Even so, they loved having a special place to go and be by themselves; cut off from the rest of the group. We used that locker until our LRT suggested using a child sized tent that would become their safe haven. She found a Toy Story tent for $9 in the States that weekend. It worked perfectly. I used neutral colour material to cover the tent so the Toy Story pictures on the side weren’t so distracting, and I eventually decided that every child should be able to use the self regulation area.

toy story tent
From that point on, my life was changed. Every time a student came in crying about something – a kid stepped on their toe, or they didn’t get to be “it” at Recess, I would ask them, “Hmm, do you need to use the self regulation area?” They would almost ALWAYS answer yes, and it was magic. They went in crying and upset, and would come out calm and ready to learn. I was sold. I loved having the kids regulate THEMSELVES. Sure I still handled big issues and helped them work through things they needed to, but for the little stuff, it was BEAUTIFUL!
My self regulation area as changed over the years, but its magic hasn’t. Though I had to leave the tent at that school when I was transferred, I have since made my own self regulation areas in my classroom now. This year I teach grade 1/2 and the students still use it often. I now have 2 self regulation areas in my classroom. One for the majority of my students, and one special area for my boy with autism. I found that it was important to give my autistic student his own area, because if he was on the verge of a meltdown and needed to self regulate, it wasnt fair to kick out another student who also needed to self regulate so that he could go in and calm down.

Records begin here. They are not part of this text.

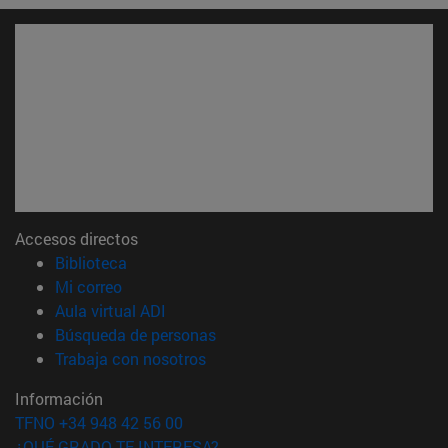
Accesos directos
(abre en nueva ventana)
Biblioteca
(abre en nueva ventana)
Mi correo
(abre en nueva ventana)
Aula virtual ADI
(abre en nueva ventana)
Búsqueda de personas
(abre en nueva ventana)
Trabaja con nosotros
Información
TFNO +34 948 42 56 00
¿QUÉ GRADO TE INTERESA?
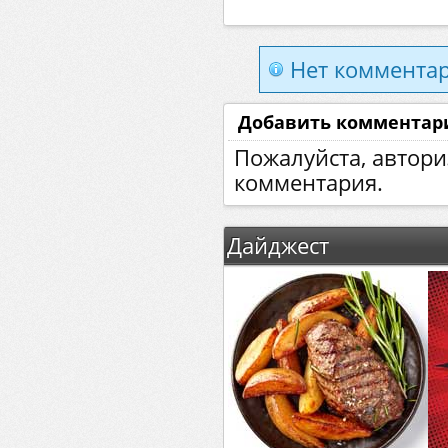
Нет комментар
Добавить комментар
Пожалуйста, автори
комментария.
Дайджест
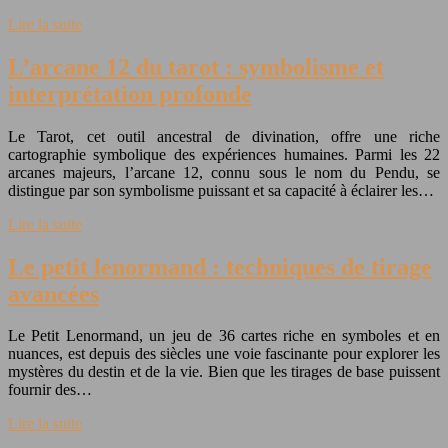
Lire la suite
L’arcane 12 du tarot : symbolisme et
interprétation profonde
Le Tarot, cet outil ancestral de divination, offre une riche
cartographie symbolique des expériences humaines. Parmi les 22
arcanes majeurs, l’arcane 12, connu sous le nom du Pendu, se
distingue par son symbolisme puissant et sa capacité à éclairer les…
Lire la suite
Le petit lenormand : techniques de tirage
avancées
Le Petit Lenormand, un jeu de 36 cartes riche en symboles et en
nuances, est depuis des siècles une voie fascinante pour explorer les
mystères du destin et de la vie. Bien que les tirages de base puissent
fournir des…
Lire la suite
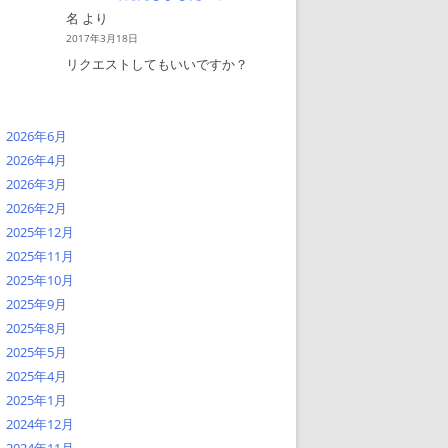
名
より
2017年3月18日
リクエストしてもいいですか？
2026年6月
2026年4月
2026年3月
2026年2月
2025年12月
2025年11月
2025年10月
2025年9月
2025年8月
2025年5月
2025年4月
2025年1月
2024年12月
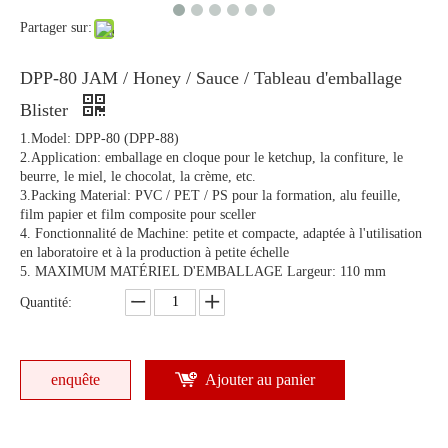
Partager sur:
DPP-80 JAM / Honey / Sauce / Tableau d'emballage
Blister
1.Model: DPP-80 (DPP-88)
2.Application: emballage en cloque pour le ketchup, la confiture, le
beurre, le miel, le chocolat, la crème, etc.
3.Packing Material: PVC / PET / PS pour la formation, alu feuille,
film papier et film composite pour sceller
4. Fonctionnalité de Machine: petite et compacte, adaptée à l'utilisation
en laboratoire et à la production à petite échelle
5. MAXIMUM MATÉRIEL D'EMBALLAGE Largeur: 110 mm
Quantité:
enquête
Ajouter au panier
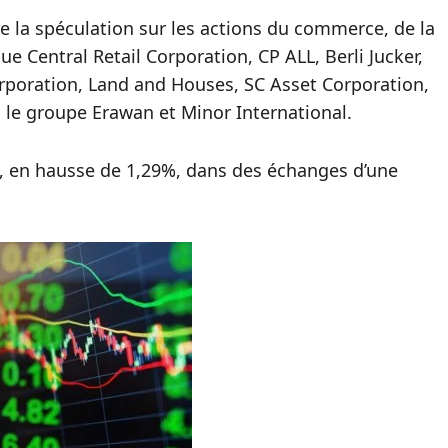
tre la spéculation sur les actions du commerce, de la
ue Central Retail Corporation, CP ALL, Berli Jucker,
orporation, Land and Houses, SC Asset Corporation,
za, le groupe Erawan et Minor International.
ts, en hausse de 1,29%, dans des échanges d’une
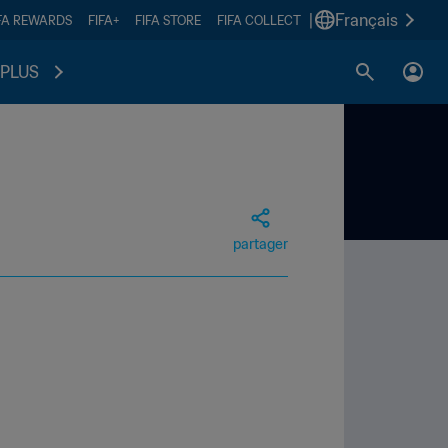
|
Français
FA REWARDS
FIFA+
FIFA STORE
FIFA COLLECT
PLUS
partager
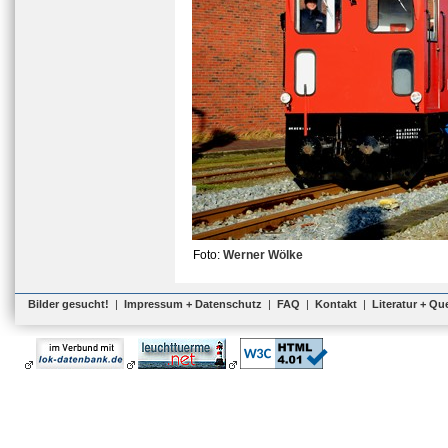
Foto:
Werner Wölke
Bilder gesucht!
|
Impressum + Datenschutz
|
FAQ
|
Kontakt
|
Literatur + Qu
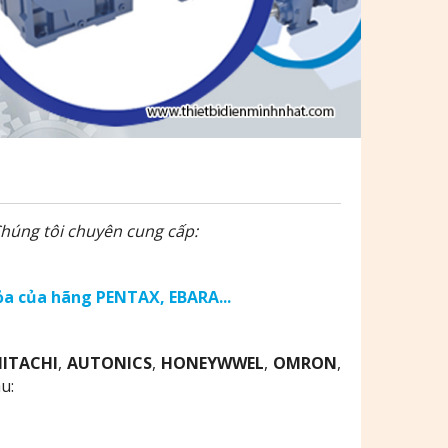
 Chúng tôi chuyên cung cấp:
a của hãng PENTAX, EBARA...
á
HITACHI
,
AUTONICS
,
HONEYWWEL
,
OMRON
,
au:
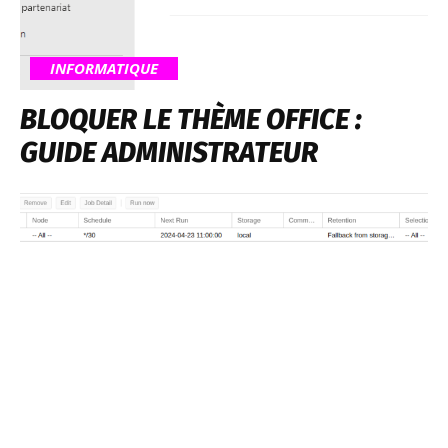
INFORMATIQUE
BLOQUER LE THÈME OFFICE :
GUIDE ADMINISTRATEUR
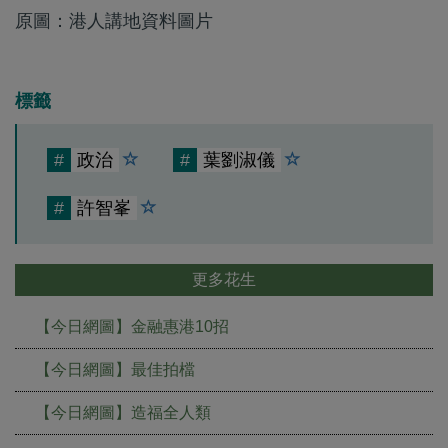
原圖：港人講地資料圖片
標籤
#
政治
#
葉劉淑儀
#
許智峯
更多花生
【今日網圖】金融惠港10招
【今日網圖】最佳拍檔
【今日網圖】造福全人類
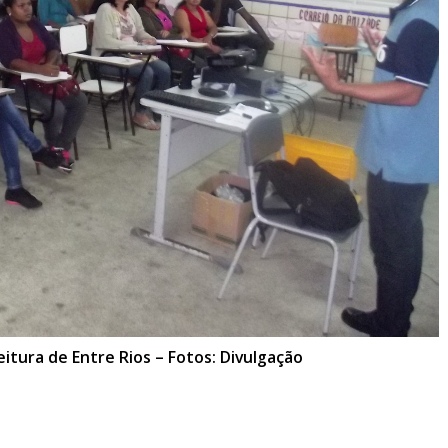
itura de Entre Rios – Fotos: Divulgação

I have found that all children,autistic or typical, like having closed off areas. It must be something about the protective feeling of shelter and seclusion. I guess it’s a classroom version of hiding under your blankets. The “classroom” self regulation area is tucked away in the corner of our classroom between a big cupboard and the wall. It has sheer fire retardant material hanging from the ceiling making a canopy that closes the student off to the rest of the world while allowing me to see in and make sure everything is alright. In that self regulation area I have a cushy chair, a mini bookshelf with books that talk about different feelings (including the 5 point scale.) I also have little fidgets and stress balls for the students to work with to help them if that’s something they need. I used to have crayons, pencils and a feeling journal in there until the walls got vandalized by some crayon happy 6 year olds last year… Self regulation at its finest- really what did I expect to happen?!

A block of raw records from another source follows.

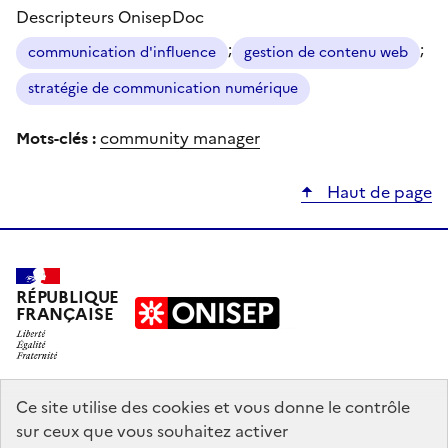
Descripteurs OnisepDoc
;
;
communication d'influence
gestion de contenu web
stratégie de communication numérique
Mots-clés :
community manager
Haut de page
RÉPUBLIQUE
FRANÇAISE
education.gouv.fr
Ce site utilise des cookies et vous donne le contrôle
sur ceux que vous souhaitez activer
enseignementsup-recherche.gouv.fr
onisep.fr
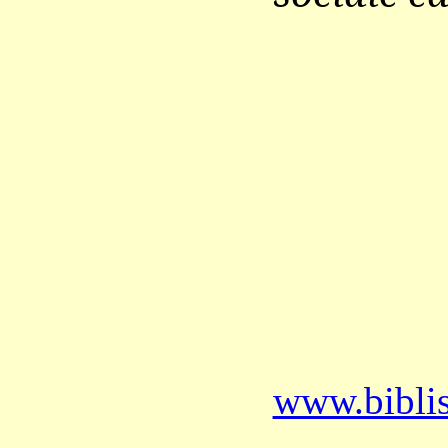
www.bibli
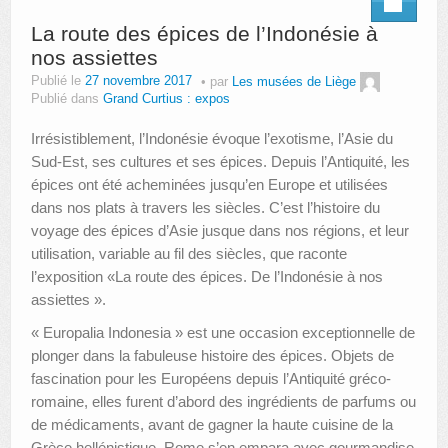
La route des épices de l’Indonésie à
nos assiettes
Publié le
27 novembre 2017
par
Les musées de Liège
Publié dans
Grand Curtius : expos
Irrésistiblement, l’Indonésie évoque l’exotisme, l’Asie du
Sud-Est, ses cultures et ses épices. Depuis l’Antiquité, les
épices ont été acheminées jusqu’en Europe et utilisées
dans nos plats à travers les siècles. C’est l’histoire du
voyage des épices d’Asie jusque dans nos régions, et leur
utilisation, variable au fil des siècles, que raconte
l’exposition «La route des épices. De l’Indonésie à nos
assiettes ».
« Europalia Indonesia » est une occasion exceptionnelle de
plonger dans la fabuleuse histoire des épices. Objets de
fascination pour les Européens depuis l’Antiquité gréco-
romaine, elles furent d’abord des ingrédients de parfums ou
de médicaments, avant de gagner la haute cuisine de la
Grèce hellénistique. Rome s’en empara avec gourmandise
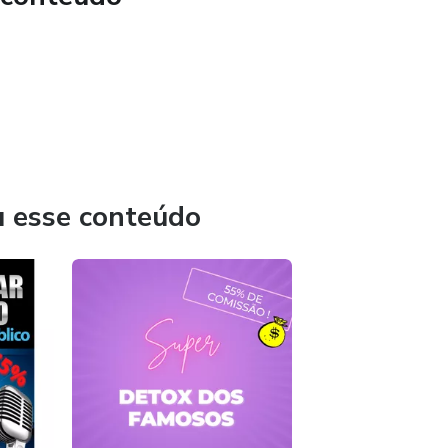
u esse conteúdo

My other self regulation area is a special cut out under our cupboards. When my autistic boy was in grade 1 last year, the teacher found that he really liked to crawl under her tables when he was upset. Perfect. This covered area would be great for him.

self regulation
In his area I have some material, pillows, a weighted lap belt, and calm down strategies posted on the walls. He goes in there on his own terms or if I can see him getting upset, I might suggest it- but I never FORCE a child to use self regulation. That’s not something I get to decide.
It is important to recognize that self regulation is VERY different than a time out. I have lots of parents coming in and hearing from their child about this “corner.” They almost always ask if their child has had to be put in the time out area. It is a great way to start a discussion about self regulation.
I know my use of classroom self regulation will change and grow with time, and I would love to hear from other teachers using their own forms of self regulation in the classroom.